The concept of ‘vaccine nationalism’ has sporadically been discussed for months. Even in cases where a number of countries have pre-purchased millions of doses, which of them will be served first? How long will it be before any country has sufficient stocks to inoculate at least the more vulnerable segments of its population?

And what about countries that lack the resources to bulk-buy the vaccine, the vast majority of whose citizens cannot afford it either? Pfizer expects to charge $39 for the two doses required for immunity that may not last more than a year. Moderna declared in August that it expected to charge $32-$37 per dose. Even the cost of the Oxford/AstraZeneca variant, possibly as low as $5 per dose, could prove prohibitive for billions of people.

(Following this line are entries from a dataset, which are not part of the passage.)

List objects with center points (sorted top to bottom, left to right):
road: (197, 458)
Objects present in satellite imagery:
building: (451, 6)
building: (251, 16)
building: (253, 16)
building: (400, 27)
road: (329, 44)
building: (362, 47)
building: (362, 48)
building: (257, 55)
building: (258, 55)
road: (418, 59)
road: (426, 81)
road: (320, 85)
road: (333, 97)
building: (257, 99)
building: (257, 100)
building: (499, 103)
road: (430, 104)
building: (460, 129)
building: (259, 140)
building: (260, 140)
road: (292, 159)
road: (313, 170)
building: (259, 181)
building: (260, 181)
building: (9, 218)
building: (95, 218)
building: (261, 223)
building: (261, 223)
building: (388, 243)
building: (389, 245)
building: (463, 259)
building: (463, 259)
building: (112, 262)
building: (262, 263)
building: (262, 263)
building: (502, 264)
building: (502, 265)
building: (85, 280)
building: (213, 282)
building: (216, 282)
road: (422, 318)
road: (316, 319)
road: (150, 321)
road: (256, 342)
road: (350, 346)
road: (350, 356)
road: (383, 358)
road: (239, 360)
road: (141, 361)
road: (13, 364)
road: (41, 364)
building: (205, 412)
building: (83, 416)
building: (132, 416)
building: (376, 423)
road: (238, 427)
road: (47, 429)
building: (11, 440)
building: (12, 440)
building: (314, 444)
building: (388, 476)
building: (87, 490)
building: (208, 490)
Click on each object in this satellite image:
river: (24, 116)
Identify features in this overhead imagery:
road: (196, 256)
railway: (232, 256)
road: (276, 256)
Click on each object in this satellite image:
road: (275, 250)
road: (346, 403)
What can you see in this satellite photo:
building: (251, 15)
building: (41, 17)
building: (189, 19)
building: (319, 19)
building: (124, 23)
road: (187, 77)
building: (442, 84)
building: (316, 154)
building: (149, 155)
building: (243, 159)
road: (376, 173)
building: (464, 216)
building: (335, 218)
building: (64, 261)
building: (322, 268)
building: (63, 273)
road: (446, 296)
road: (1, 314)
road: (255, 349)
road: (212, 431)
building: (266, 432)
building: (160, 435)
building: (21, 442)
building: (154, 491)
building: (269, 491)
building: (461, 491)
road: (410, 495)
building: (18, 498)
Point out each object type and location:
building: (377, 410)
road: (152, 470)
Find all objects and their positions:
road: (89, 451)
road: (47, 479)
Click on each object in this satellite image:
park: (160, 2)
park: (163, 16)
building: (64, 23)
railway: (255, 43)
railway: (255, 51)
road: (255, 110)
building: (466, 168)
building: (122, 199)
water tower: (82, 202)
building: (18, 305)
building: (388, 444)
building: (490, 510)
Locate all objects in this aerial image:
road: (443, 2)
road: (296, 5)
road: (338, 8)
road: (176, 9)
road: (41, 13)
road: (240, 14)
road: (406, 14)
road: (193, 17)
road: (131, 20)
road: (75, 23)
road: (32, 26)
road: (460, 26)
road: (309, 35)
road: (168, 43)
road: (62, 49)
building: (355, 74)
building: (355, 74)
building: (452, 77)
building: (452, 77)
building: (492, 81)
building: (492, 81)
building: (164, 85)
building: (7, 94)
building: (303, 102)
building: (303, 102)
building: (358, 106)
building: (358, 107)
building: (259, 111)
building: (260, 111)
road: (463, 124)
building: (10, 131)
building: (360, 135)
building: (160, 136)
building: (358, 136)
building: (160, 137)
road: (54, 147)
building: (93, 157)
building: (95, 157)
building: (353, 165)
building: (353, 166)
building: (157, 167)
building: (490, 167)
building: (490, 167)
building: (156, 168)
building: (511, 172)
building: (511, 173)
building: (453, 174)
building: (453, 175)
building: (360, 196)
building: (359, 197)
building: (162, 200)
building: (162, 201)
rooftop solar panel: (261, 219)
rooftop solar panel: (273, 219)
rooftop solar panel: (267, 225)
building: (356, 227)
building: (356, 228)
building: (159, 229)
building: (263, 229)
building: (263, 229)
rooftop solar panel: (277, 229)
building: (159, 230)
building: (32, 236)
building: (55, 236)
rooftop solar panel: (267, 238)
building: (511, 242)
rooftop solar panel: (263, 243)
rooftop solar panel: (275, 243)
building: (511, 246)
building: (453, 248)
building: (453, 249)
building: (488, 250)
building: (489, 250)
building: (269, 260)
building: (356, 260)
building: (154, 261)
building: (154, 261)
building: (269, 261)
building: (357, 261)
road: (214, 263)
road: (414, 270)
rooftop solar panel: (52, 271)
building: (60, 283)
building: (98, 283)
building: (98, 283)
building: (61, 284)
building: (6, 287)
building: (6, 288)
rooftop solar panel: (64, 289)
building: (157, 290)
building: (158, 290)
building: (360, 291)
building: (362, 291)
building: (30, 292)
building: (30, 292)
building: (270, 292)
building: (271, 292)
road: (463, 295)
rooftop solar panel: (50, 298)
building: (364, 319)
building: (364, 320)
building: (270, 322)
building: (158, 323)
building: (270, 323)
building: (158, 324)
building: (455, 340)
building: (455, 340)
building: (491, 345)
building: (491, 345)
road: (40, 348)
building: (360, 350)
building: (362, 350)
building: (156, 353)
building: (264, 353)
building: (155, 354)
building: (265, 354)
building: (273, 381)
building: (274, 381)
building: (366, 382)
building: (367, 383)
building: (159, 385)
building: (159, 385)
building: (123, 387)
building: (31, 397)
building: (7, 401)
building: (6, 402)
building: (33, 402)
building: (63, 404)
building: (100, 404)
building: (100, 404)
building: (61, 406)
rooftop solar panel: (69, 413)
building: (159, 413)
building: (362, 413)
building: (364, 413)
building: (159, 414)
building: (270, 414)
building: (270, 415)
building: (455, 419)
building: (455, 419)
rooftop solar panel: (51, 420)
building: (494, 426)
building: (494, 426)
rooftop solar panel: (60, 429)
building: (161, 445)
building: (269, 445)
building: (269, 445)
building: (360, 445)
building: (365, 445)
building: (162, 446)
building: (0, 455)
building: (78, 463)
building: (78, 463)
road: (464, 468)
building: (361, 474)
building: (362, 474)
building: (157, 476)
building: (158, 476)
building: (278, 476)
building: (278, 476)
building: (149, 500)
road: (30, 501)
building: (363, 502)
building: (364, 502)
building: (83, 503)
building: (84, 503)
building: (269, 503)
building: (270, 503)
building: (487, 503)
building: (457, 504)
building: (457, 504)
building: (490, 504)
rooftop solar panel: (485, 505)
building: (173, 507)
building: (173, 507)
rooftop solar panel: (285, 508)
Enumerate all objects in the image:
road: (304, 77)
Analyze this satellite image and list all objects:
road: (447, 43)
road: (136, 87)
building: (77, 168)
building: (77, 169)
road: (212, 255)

But even if sufficient doses can be manufactured at high speed and subsidised by most governments, there is the question of delivery. Pfizer’s vaccine needs to be refrigerated throughout at minus 80 degrees Centigrade, which obviously requi­res special arrangem­ents (at an extra cost, naturally). Moderna’s concoction requires far lower levels of refrigeration, but cannot survive for more than a few hours at room temperature.

One of the biggest achievements in 20th-century medical science was the invention in 1953 of a vaccine against poliomyelitis, the virus that causes polio, a disease that was killing thousands and crippling almost 20 times as many (including president Franklin D. Roosevelt) in the US alone. The day it was officially approved for use two years later, the legendary journalist Edward R. Murrow put a leading question to Dr Jonas Salk, the researcher behind it: who owns the patent? “Well, the people, I would say,” Salk responded. “There is no patent. Could you patent the sun?”

Seven decades later, hardly any journalists would even raise such a question, let alone expect a similar response. There is, of course, no contradiction between marvelling at the achievements of medical science while decrying the profit motive.

An effective fast-tracked Covid-19 vaccine indeed provides cause for excitement, but no one should mistake it for a universal silver bullet.